Eric Liu is the founder of Citizen University, which works across the political spectrum to foster a culture of powerful citizenship. Liu served as a White House speechwriter and later as deputy domestic policy adviser to President Bill Clinton. His books include The Gardens of Democracy, The True Patriot, and A Chinaman’s Chance. Liu lives in Seattle and is a correspondent for The Atlantic and a columnist for CNN.com.
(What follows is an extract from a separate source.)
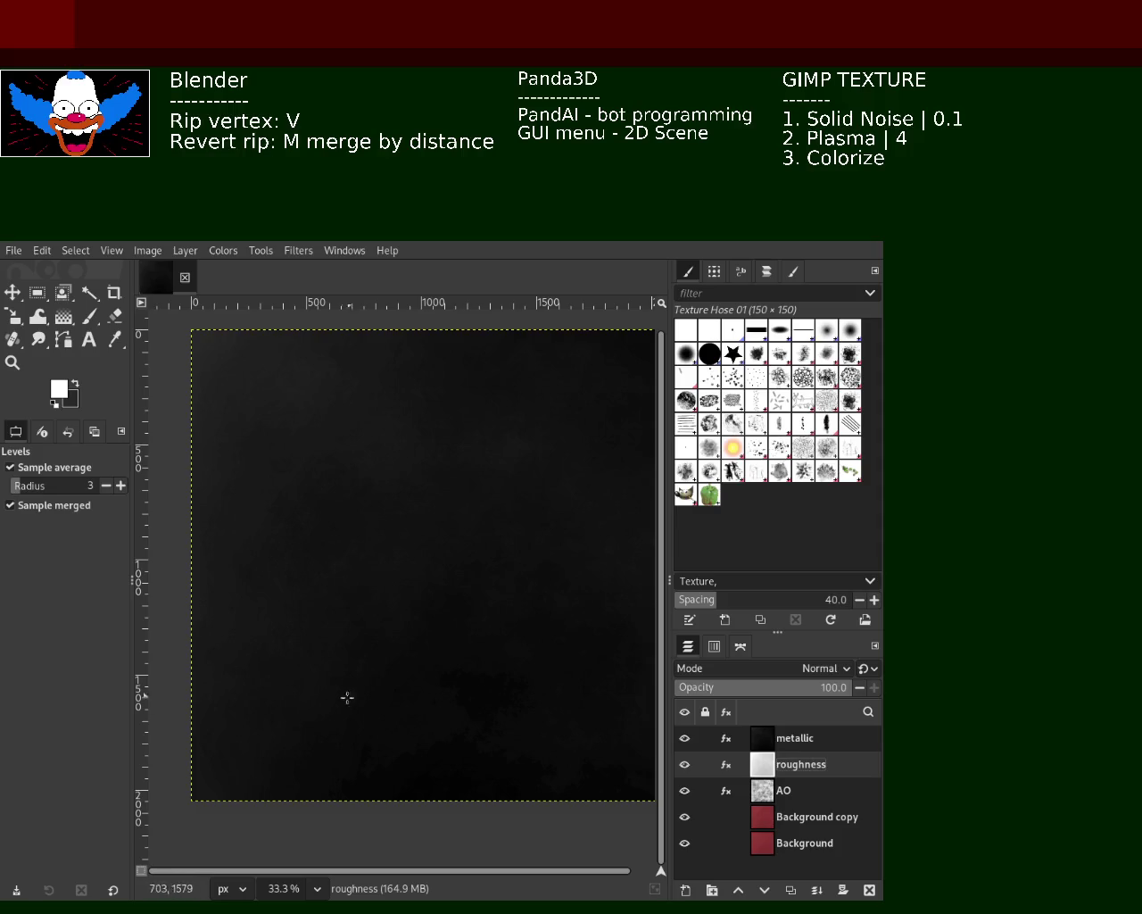
left_click(685, 739)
Claudia Rankine is the author of six collections of poetry, including Just Us: An American Conversation,  Citizen: An American Lyric and Don’t Let Me Be Lonely; three plays including HELP, which premiered in March of 2020 at The Shed, NYC,  The White Card, which premiered in February 2018 (ArtsEmerson/ American Repertory Theater) and was published by Graywolf Press in 2019, and Provenance of Beauty: A South Bronx Travelogue; as well as numerous video collaborations. She is also the co-editor of several anthologies including The Racial Imaginary: Writers on Race in the Life of the Mind (FENCE, 2015). In 2016, she co-founded The Racial Imaginary Institute (TRII). Among her numerous awards and honors, Rankine is the recipient of the Bobbitt National Prize for Poetry, the Poets & Writers’ Jackson Poetry Prize, and fellowships from the Guggenheim Foundation, the Lannan Foundation, the MacArthur Foundation, United States Artists, and the National Endowment of the Arts. Rankine teaches at Yale University as the Frederick Iseman Professor of Poetry. She lives in New Haven, Connecticut.